Si aceptamos tal perspectiva, el Apocalipsis nos aparece como una lectura del presente (los capítulos 1-3 son buena muestra de ello) -un presente que podía volverse tremendamente cruel para los juedo-cristianos como lo había demostrado la persecución de Nerón- pero que permitía interpretar el futuro. Sucediera lo que sucediese en el mismo, la última palabra estaría en manos de Dios y de su Mesías.

La visión de Juan en relación con el futuro cercano se mostró sorprendentemente lúcida y exacta. Jerusalén fue arrasada y también pasó lo mismo con el Templo. En cuanto a Roma, bebió la amargura del desorden sobrevenido tras el principado de Nerón. Con referencia al futuro, el mensaje de que algún día, tras una persecución generalizada de los discípulos de Jesús peor que la neroniana y llevada a cabo por alguien del que Nerón era un tipo, tendría lugar la Parusía y con ella la conclusión adecuada de la historia, no ha dejado de resultar estimulante, generación tras generación, para cristianos en conflictos con el poder civil.

 

Presumiblemente, el autor de Apocalipsis, tras recuperar su libertad, marchó a Asia Menor donde se estableció y ocupó un papel de importancia en las iglesias de la zona, pero esa andadura es algo que ya sobrepasa nuestro ámbito de estudio. No obstante, debemos dedicar algún espacio a señalar el valor que esta fuente tiene para nosotros. Para empezar, resulta indiscutible su origen judeo-cristiano, ligado a una preocupaciñon muy calra por las comunidades palestinas y el destino de Israel. Los destinatarios de la obra son, principalmente, iglesias de Asia Menor (cap. 1-3), pero el origen de la misma es judeo-cristiano y palestino, a juzgar no sólo por el conocimiento de ese transfondo sino también por el tipo de griego utilizado.

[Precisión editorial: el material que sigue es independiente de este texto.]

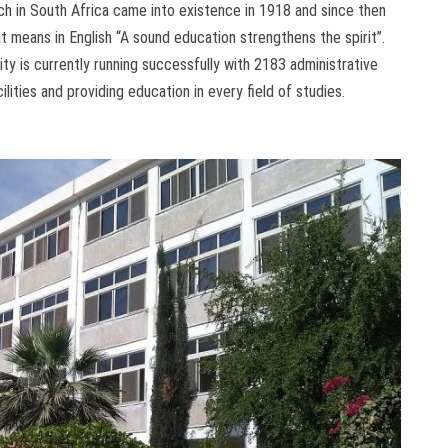
osch in South Africa came into existence in 1918 and since then
t means in English “A sound education strengthens the spirit”.
ty is currently running successfully with 2183 administrative
cilities and providing education in every field of studies.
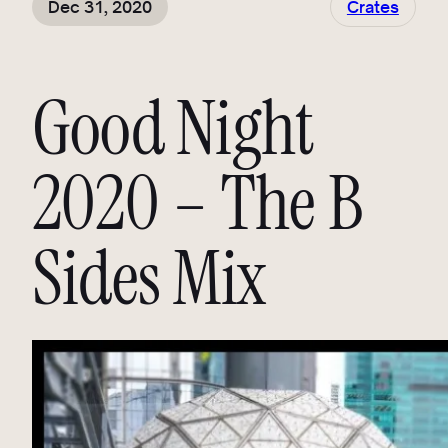
Dec 31, 2020
Crates
Good Night
2020 – The B
Sides Mix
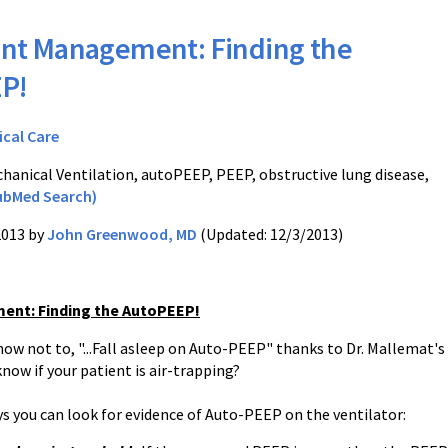
nt Management: Finding the
P!
ical Care
hanical Ventilation, autoPEEP, PEEP, obstructive lung disease,
ubMed Search)
2013 by
John Greenwood, MD
(Updated: 12/3/2013)
ent: Finding the AutoPEEP!
now not to, "...Fall asleep on Auto-PEEP" thanks to Dr. Mallemat's
know if your patient is air-trapping?
ys you can look for evidence of Auto-PEEP on the ventilator:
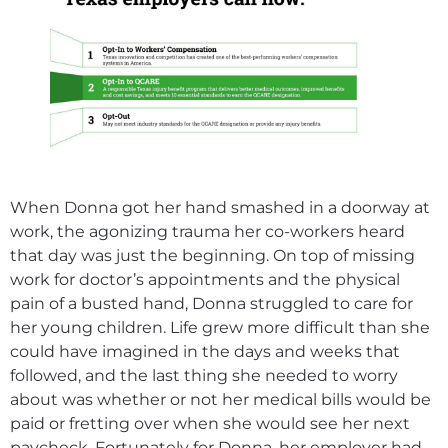
When Donna got her hand smashed in a doorway at
work, the agonizing trauma her co-workers heard
that day was just the beginning. On top of missing
work for doctor’s appointments and the physical
pain of a busted hand, Donna struggled to care for
her young children. Life grew more difficult than she
could have imagined in the days and weeks that
followed, and the last thing she needed to worry
about was whether or not her medical bills would be
paid or fretting over when she would see her next
paycheck. Fortunately for Donna, her employer had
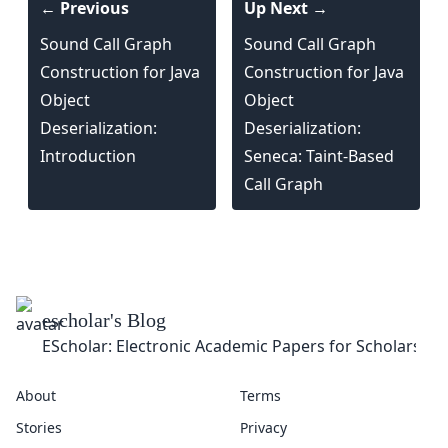
← Previous
Up Next →
Sound Call Graph
Sound Call Graph
Construction for Java
Construction for Java
Object
Object
Deserialization:
Deserialization:
Introduction
Seneca: Taint-Based
Call Graph
About
Terms
Stories
Privacy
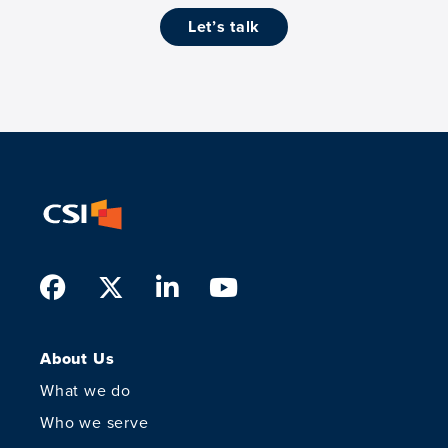
let’s talk
Facebook
Twitter
LinkedIn
Youtube
About Us
What we do
Who we serve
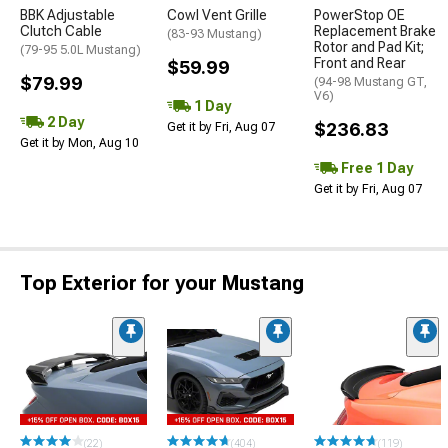
BBK Adjustable
Cowl Vent Grille
PowerStop OE
Clutch Cable
Replacement Brake
(83-93 Mustang)
Rotor and Pad Kit;
(79-95 5.0L Mustang)
Front and Rear
$59.99
$79.99
(94-98 Mustang GT,
V6)
1 Day
2 Day
$236.83
Get it by Fri, Aug 07
Get it by Mon, Aug 10
Free 1 Day
Get it by Fri, Aug 07
Top Exterior for your Mustang
(22)
(404)
(119)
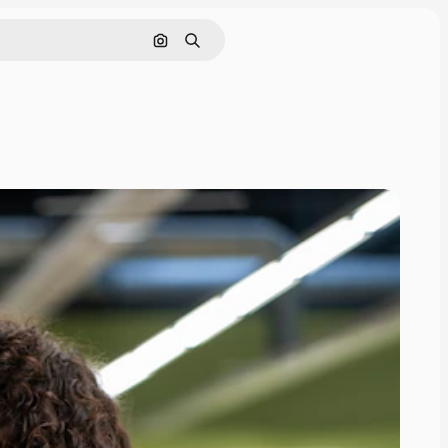
Search by image
Search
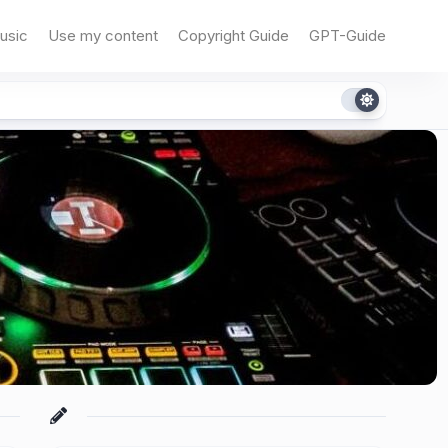
usic
Use my content
Copyright Guide
GPT-Guide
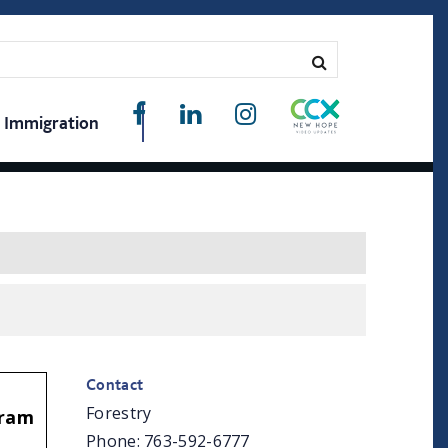
Immigration
Contact
Forestry
gram
Phone: 763-592-6777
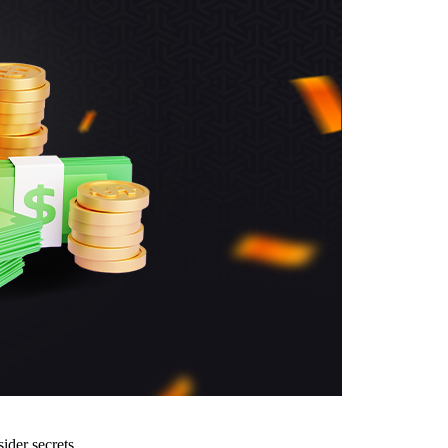
ider secrets.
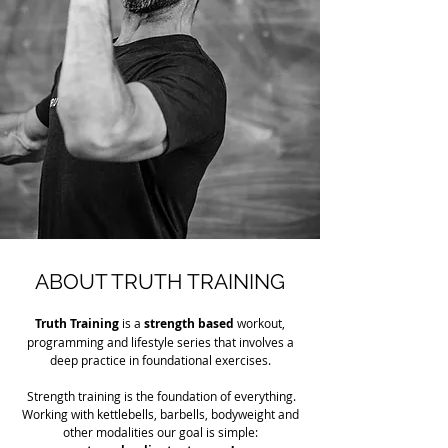
ABOUT TRUTH TRAINING
Truth Training
is a
strength based
workout,
programming and lifestyle series that involves a
deep practice in foundational exercises.
Strength training is the foundation of everything.
Working with kettlebells, barbells, bodyweight and
other modalities our goal is simple:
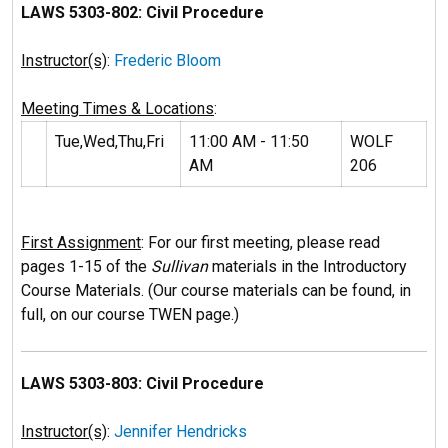
LAWS 5303-802: Civil Procedure
Instructor(s)
:
Frederic Bloom
Meeting Times & Locations
:
Tue,Wed,Thu,Fri
11:00 AM - 11:50
WOLF
AM
206
First Assignment
: For our first meeting, please read
pages 1-15 of the
Sullivan
materials in the Introductory
Course Materials. (Our course materials can be found, in
full, on our course TWEN page.)
LAWS 5303-803: Civil Procedure
Instructor(s)
:
Jennifer Hendricks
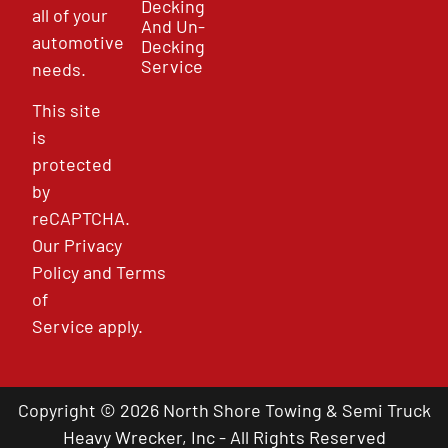
Decking
all of your
And Un-
automotive
Decking
Service
needs.
This site
is
protected
by
reCAPTCHA.
Our
Privacy
Policy
and
Terms
of
Service
apply.
Copyright © 2026 North Shore Towing & Semi Truck
Heavy Wrecker, Inc - All Rights Reserved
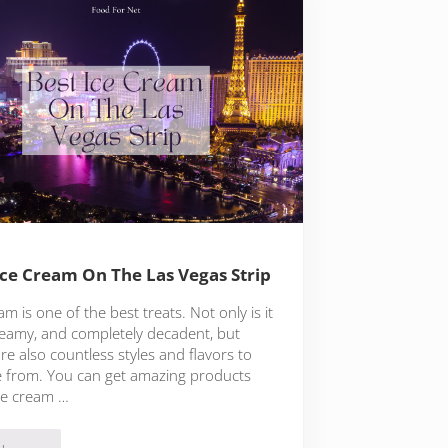
Ice Cream On The Las Vegas Strip
am is one of the best treats. Not only is it
creamy, and completely decadent, but
re also countless styles and flavors to
 from. You can get amazing products
ce cream …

El Apocalipsis nos permite así acceder, siquiera indirectamente, no sólo a datos históricos concretos sino también a una visión ideológica específica cuyo origen era palestino, y que, como hemos señalado, presenta puntos de contacto específicos con el Cuarto Evangelio, sintiéndose además confrontada con algunas manifestaciones del cristianismo gentil. Como tendremos ocasión de ver, cuestiones como el tratamiento posterior de los decretos del concilio de Jerusalén, el destino de los judeo-cristianos de Palestina o su especial cristología aparecen en esta fuente arrojando no poca luz acerca de su significado y trascendencia.